6. **Compute Concentration:**  
   The concentration score is then computed based on the difference between $s$ and $UC$:
    - **Default Mode (`single_index=False`):**  
      $C = \sqrt{\frac{\sqrt{s} - \sqrt{UC}}{1 - \sqrt{UC}}}$  
      The square roots help to scale the final score to an intuitive range.
    - **Single Index Mode (`single_index=True`):**  
      First, set $m = \max_i v_i$  
      Then compute:  
      $C = \left(\frac{\frac{m}{s} - UC}{1 - UC}\right)^2$  
      This mode focuses on the disparity between the maximum value and the rest of the distribution. If the non-maximum values are small, then $\frac{m}{s}$ will be closer to 1, making the score approach 1. Squaring the result scales the score into a range comparable to the default mode.
  
   In both cases, the concentration score increases as the distribution becomes more focused. Both methods maximally reward distributions where all the mass is in one index and minimally reward uniform distributions.

- **Virtual Length:**  
  If you specify a virtual length larger than the actual length of $v$, the function treats $v$ as if it were padded with zeros to reach that length. This makes the nonzero values appear more concentrated relative to the full (virtual) length and can inflate the concentration score for experimental purposes.

- **Examples:**
  - **Uniform Case:**  
    For $v = (1, 1, 1, 1, 1)$ (with no virtual extension), the distribution is perfectly uniform, yielding a low concentration score.
  - **Concentrated Case:**  
    For $v = (0, 0, 1, 0, 0)$, the mass is entirely in one index, so the concentration score is 1.
  - **Virtual Length Effect:**  
    For $v = (1, 1, 1)$, the concentration is low when considered over 3 elements. However, if you set `virtual_length=6`, the same vector is treated as if it were $(1, 1, 1, 0, 0, 0)$; here, the mass is concentrated in 3 out of 6 positions, which boosts the concentration value.

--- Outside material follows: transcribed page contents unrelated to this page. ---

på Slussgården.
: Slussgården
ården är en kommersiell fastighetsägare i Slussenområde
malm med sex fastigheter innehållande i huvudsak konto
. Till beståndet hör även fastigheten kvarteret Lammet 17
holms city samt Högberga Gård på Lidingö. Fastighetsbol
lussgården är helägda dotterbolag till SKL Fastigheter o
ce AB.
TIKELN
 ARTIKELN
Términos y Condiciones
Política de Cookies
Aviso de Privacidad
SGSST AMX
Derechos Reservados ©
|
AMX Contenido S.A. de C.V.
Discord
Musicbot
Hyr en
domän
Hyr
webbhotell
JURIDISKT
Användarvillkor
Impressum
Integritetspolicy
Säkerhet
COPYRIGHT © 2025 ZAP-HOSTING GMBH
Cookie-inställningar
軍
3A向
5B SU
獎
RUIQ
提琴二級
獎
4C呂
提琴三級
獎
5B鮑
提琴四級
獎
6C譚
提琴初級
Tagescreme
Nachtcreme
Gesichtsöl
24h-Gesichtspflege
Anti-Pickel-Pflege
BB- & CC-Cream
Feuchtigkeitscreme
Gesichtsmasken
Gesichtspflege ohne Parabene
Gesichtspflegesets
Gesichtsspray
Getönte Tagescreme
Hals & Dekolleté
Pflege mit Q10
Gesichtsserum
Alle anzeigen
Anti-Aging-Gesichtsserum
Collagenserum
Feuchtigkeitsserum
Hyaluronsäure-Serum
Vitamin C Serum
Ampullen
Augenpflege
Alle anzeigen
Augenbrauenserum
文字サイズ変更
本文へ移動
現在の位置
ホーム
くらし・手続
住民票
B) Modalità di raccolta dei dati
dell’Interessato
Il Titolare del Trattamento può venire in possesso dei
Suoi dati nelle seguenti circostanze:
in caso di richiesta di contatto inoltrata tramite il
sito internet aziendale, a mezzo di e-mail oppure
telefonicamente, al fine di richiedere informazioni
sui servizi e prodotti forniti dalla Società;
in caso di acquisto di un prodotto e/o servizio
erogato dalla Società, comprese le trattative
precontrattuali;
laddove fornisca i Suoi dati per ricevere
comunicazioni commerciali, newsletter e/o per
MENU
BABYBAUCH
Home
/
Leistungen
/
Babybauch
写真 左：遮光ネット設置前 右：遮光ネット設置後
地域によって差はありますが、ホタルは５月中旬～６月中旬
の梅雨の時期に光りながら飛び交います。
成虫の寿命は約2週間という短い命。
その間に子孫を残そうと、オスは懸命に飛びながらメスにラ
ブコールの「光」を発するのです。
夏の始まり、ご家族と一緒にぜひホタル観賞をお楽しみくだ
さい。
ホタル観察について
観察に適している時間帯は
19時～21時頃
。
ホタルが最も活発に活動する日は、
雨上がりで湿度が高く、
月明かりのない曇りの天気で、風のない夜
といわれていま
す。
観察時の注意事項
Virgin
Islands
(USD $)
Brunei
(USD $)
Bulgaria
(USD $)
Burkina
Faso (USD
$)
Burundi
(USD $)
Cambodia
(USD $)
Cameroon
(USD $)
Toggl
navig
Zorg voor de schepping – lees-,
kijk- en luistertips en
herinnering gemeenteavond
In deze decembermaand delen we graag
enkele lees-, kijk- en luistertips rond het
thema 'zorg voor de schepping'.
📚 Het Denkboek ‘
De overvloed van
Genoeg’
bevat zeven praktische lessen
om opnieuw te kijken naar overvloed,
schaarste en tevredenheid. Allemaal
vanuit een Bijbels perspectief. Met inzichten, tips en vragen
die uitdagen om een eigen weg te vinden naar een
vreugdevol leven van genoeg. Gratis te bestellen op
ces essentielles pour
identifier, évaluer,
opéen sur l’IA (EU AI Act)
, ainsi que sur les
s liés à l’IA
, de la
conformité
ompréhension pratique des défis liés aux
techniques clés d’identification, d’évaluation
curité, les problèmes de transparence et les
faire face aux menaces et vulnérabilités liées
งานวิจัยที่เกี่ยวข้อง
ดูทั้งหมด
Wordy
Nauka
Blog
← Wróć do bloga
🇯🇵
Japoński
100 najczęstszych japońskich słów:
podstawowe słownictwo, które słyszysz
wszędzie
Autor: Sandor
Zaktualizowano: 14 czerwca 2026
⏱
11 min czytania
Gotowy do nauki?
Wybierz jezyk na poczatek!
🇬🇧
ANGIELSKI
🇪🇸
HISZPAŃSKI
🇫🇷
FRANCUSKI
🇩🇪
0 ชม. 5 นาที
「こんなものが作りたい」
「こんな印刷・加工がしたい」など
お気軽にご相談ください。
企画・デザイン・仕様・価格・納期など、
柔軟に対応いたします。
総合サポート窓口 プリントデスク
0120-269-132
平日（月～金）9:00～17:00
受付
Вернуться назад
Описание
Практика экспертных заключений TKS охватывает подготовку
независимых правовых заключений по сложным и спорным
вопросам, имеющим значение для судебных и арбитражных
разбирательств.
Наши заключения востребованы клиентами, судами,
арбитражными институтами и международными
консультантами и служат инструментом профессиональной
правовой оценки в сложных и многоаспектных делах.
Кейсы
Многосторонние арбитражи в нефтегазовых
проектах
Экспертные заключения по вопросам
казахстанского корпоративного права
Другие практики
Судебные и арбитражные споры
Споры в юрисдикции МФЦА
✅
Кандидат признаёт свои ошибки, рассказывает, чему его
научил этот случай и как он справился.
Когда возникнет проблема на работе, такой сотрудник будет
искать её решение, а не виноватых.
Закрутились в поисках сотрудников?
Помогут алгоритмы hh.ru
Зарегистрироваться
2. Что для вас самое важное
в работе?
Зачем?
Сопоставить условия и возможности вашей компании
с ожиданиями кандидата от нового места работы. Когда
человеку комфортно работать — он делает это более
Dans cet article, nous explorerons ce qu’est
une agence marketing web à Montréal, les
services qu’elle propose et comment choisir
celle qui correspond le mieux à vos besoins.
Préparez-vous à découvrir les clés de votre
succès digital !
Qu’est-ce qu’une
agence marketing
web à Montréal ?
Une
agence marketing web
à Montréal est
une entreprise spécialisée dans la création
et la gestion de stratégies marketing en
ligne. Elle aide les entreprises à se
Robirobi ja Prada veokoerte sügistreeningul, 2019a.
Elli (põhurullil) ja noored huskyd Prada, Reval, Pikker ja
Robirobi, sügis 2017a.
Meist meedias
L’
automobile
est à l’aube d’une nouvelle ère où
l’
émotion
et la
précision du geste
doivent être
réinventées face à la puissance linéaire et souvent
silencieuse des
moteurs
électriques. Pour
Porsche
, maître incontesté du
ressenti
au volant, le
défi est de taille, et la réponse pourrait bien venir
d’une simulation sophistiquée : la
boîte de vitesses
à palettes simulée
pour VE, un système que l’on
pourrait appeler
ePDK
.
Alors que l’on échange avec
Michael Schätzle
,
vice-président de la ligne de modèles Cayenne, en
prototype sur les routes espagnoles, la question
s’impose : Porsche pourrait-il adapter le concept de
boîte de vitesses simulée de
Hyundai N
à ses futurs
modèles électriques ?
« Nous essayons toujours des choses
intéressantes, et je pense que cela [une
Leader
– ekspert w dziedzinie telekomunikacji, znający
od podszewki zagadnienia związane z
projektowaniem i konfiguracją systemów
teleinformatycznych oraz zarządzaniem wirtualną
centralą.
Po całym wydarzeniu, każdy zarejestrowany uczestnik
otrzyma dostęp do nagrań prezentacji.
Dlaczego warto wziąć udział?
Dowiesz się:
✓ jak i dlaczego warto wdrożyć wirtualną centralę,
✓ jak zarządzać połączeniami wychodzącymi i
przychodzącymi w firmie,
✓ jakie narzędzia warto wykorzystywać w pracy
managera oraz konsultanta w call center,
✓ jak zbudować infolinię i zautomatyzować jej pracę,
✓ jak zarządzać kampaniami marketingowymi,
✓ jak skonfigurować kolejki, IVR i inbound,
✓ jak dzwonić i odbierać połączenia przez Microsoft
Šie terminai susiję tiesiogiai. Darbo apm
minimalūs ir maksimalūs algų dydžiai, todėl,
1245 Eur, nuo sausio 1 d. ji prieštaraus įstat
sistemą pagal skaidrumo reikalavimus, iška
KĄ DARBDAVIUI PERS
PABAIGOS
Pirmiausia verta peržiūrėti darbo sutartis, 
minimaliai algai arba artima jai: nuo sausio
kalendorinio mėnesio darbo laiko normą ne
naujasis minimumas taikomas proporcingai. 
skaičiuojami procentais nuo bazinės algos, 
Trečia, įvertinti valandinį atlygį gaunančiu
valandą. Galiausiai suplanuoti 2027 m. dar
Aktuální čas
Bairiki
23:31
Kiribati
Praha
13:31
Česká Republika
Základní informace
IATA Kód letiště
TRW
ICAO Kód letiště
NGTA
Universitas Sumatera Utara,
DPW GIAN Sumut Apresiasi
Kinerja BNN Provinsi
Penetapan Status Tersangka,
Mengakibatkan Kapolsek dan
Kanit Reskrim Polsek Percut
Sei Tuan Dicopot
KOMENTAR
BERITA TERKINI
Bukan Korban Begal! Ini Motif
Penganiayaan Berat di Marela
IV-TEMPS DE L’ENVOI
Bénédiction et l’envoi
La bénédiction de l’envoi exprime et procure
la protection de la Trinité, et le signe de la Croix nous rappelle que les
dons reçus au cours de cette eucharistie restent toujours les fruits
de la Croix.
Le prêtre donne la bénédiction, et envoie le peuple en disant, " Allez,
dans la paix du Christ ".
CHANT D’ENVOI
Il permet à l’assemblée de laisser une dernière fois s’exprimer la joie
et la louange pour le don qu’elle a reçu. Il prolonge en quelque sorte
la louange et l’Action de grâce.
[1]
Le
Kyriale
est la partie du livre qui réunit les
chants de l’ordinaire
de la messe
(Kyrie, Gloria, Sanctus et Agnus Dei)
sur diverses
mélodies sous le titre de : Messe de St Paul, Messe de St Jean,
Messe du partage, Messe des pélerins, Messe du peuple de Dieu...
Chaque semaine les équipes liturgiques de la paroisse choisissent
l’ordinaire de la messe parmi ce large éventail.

### Jaccard-Concentration Index

The final per-cluster score is given by:  
$JCI(P) = \sqrt{MJI(P) \times C(P)}$  
This formulation ensures that if either the maximum overlap is low or the mass is spread across several true clusters, the overall score remains low. Only clusters that have both a high overlap (high $MJI$) and a focused distribution (high $C$) will achieve a high JCI.

### Macro-Averaging

Once individual cluster scores are computed, a macro-average can be calculated for each of the metrics (JCI, MJI, and $C$). The macro-average JCI serves as the global score for the clustering. Each cluster's weight in the macro-average is proportional to its size relative to the total number of points in the dataset. Mathematically, the macro-average of a cluster metric $M$ is computed as:  
$\text{MacroAvg}(M) = \sum_{i=1}^{n} M(P_i) \times \frac{|P_i|}{N}$  
where $P_i$ is a predicted cluster and $N$ is the total number of points in the dataset(excluding points in a noise cluster if present).

---

## Contributing

Contributions are welcome. If you have suggestions, bug reports, or improvements, please file an issue or submit a pull request on [GitHub](https://github.com/RandyWAidoo/Jaccard-Concentration-Index).

---

## License

This project is licensed under the MIT License. See the [LICENSE](LICENSE) file for details.

---

With the **Jaccard-Concentration Index**, you can obtain a more nuanced evaluation of your clustering algorithms, assessing not only whether predicted clusters match true clusters but also how focused the predicted clusters are.